§ **DOCUMENT EXCERPT**
Maven has a dependency management section. In this section, dependencies with
rules (e.g. exclusions) can be setup. This information can then be referenced
by child POMs by only including org#module as a dependency. The revision and
rules for that dependency are inherited from the parent. Since Maven 2.0.9, the
import scope was introduced to allow dependency management information to be
referenced from any POM, not just the parent.
In Ivy 2.1, I use a development time ivysettings.xml file in my stream and
declare revision information there. This allows all projects under development
in that stream to have consistent revisions. For example:
ivysettings.xml
junit.rev=4.8.2
ivy.xml
<dependency org="junit" name="junit" rev="${junit.rev}" />
This works nicely. Unfortunately it doesn't match Maven import or POM
inheritance because I don't inherit dependency rules
(excludes/includes/artifacts). Even the inheritance for revision is nice, you
only need to configure org#module in the child.

§ **EXERCISE INSTRUCTIONS**
Please carry on the text on Maven and Ivy dependency management, starting after its final sentence. The listing after this is separate material, unrelated to the text on Maven and Ivy dependency management.

§ **DATASET CONTENT**
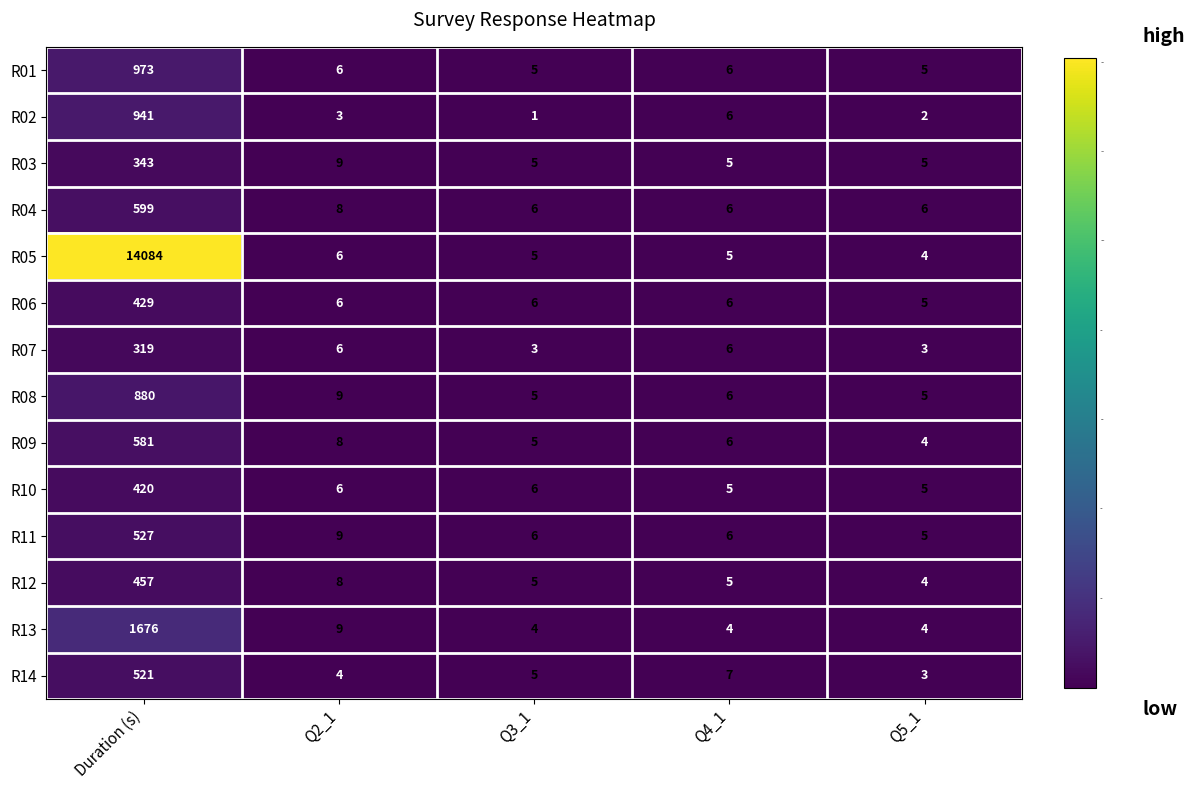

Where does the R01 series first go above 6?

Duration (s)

§ **REPLY TO THE TASK**
Ivy 2.2 introduces parent Ivy files with extends tag. If I understand
correctly, the child files inherits all dependencies. Considering 1 parent file
in the stream for several modules under development, inheriting all dependencies
is not what I am interested in. And I don't really want to manage "the UI layer
parent file" and the "domain layer parent file". I want 1 parent file to define
the architecture dependencies for all modules in the stream, but let the
children choose which dependencies they use. So I guess I could simply be
asking, can Ivy replicate Maven's import feature?
However, I don't really think Maven's POM Inheritance or import scope is what I
want either. If I understand Maven's parent POM/import feature, the
responsibility for conflict resolution is on the POM author.
I've had this idea for a couple years now regarding multi-module builds, I want
to declare all external module dependencies in a single ivy file, we'll call
that the external-modules-ivy.xml. I then want Ivy to resolve that module.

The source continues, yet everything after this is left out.